Dicho esto, el gran profesor dejo a una colérica mortifaga sola en la cocina. Prefería a los dementores mil veces más. Que no hubiera duda de eso. Golpeó la mesa con sus puños, pateó las sillas de su alrededor. Iba matarlos a todos, hasta que lloraran y gimieran rogando perdón, hasta que se retractaran de todo lo que le habían hecho y se lamentaran por haberse metido con ella, y como no tendría compasión, los asesinaría de la manera mas lenta y dolorosa, lo ultimo que verían sería su cara burlándose de ellos.
Tiró las copas de plata y la vajilla que descansaba en la mesa, provocando un fuerte estruendo cuando chocaron con el suelo.
Hiperventilaba de la ira. Pateó una vez más las sillas, enloquecida.
-Vaya, conmovedora rabieta. Se percibe la saña con la que fue…ejecutada. Aunque debería decir que ya estas grandecita para eso.
Severus Snape entraba en la estancia, con una venenosa sonrisa en su cetrino rostro. Sus fríos ojos contemplaron el desorden. Bellatrix sintió algo explotar dentro de ella.
-Tú- Susurró amenazadoramente. ¡Ya podía hablar!.
-Tú-Repitió acercándose a Snape. Aquél era el único culpable ahí. Por él había sido capturada, claro, él lo había planeado todo. Apunto con su dedo al adefesio.- Tú…Maldito traidor de mierda, mentiroso bastardo pretencioso, lameculos hijo de puta, asquerosa araña cobarde, ¡Te vas a pudrir en el infierno y de eso me encargaré yo!

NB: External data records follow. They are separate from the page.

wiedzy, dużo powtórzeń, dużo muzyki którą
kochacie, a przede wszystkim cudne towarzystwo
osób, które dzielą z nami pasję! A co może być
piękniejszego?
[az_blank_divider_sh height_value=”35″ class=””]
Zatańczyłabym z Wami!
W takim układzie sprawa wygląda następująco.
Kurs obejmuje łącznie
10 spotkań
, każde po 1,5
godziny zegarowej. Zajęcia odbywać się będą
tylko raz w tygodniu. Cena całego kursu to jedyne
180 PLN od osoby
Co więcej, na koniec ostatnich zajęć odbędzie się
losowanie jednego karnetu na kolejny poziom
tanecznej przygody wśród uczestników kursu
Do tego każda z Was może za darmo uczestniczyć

Bellatrix estaba totalmente desquiciada a un palmo de Snape, si la quería hechizar que lo hiciera, nada se iba a poder comparar con lo que ella le haría después.
Severus la había agarrado de las muñecas, no utilizaría la varita, no para esto. Sus finos labios estaban convertidos en una línea, había perdido todo el color de su cara y sus negros ojos demostraban ira.
Unos aplausos detrás de ellos los desconcertaron. Ambos voltearon confundidos, Snape seguía sin soltarla.
-Excelente, fue adorable. Ni los propios mortifagos te quieren Quejicus. –Chasqueó la lengua- Lo ves Remus- Un radiante Sirius Black hacia acto de presencia en la cocina alzando las manos en señal de inocencia, seguido de un Remus Lupin algo preocupado- Ya han pasado 5 segundos y aun no me he lanzado sobre la psicópata de Lestrange.
-Creo que Snape ya se me adelantó- Mencionó al observar que Severus tenía apresada a Bellatrix, esta forcejeo y el hombre la soltó.
-Otra rata traidora- murmuró Bellatrix, hastiada.
-Lamento Black, haber arruinado el emotivo encuentro familiar- Severus esbozó su característica sonrisa despectiva- Ya que es evidente que en Azkaban no les alcanzó el tiempo. Es curioso como siempre terminan encerrados. Pero hay que admitir, que es lo que mejor saben hacer.
-Y también hay que reconocer que es curioso como voy a patearte el culo- Sirius totalmente enfurecido estaba a punto de abalanzarse sobre Snape, cuando este lo interceptó con un hechizo haciendo que el animago cayera al suelo.
-Joder Lupin, ¡Suéltame!- Exclamó Bellatrix al sentir a Remus apresarla cuando vio las intenciones de la mortifaga de unirse a la pelea.
-¡Lestrange, cállate! ¡Y ustedes dos dejen de comportarse como unos críos, en especial tú Sirius!- Remus forcejeaba con la mujer mientras ponía orden. Todos se comportaban como unos salvajes.
Snape observó a Sirius reincorporarse e intentar pegarle un puñetazo, pero el mortifago volvió a tumbarlo con su varita.
-Tienes suerte de que me hayan quitado la varita- Escupió Black furioso.
-Alégrate, ahora servirás para algo, como el útil niñero de tu querida prima.
Sirius no tuvo tiempo para contraatacar. Snape había salido ya de la cocina con su capa negra ondeando detrás de él.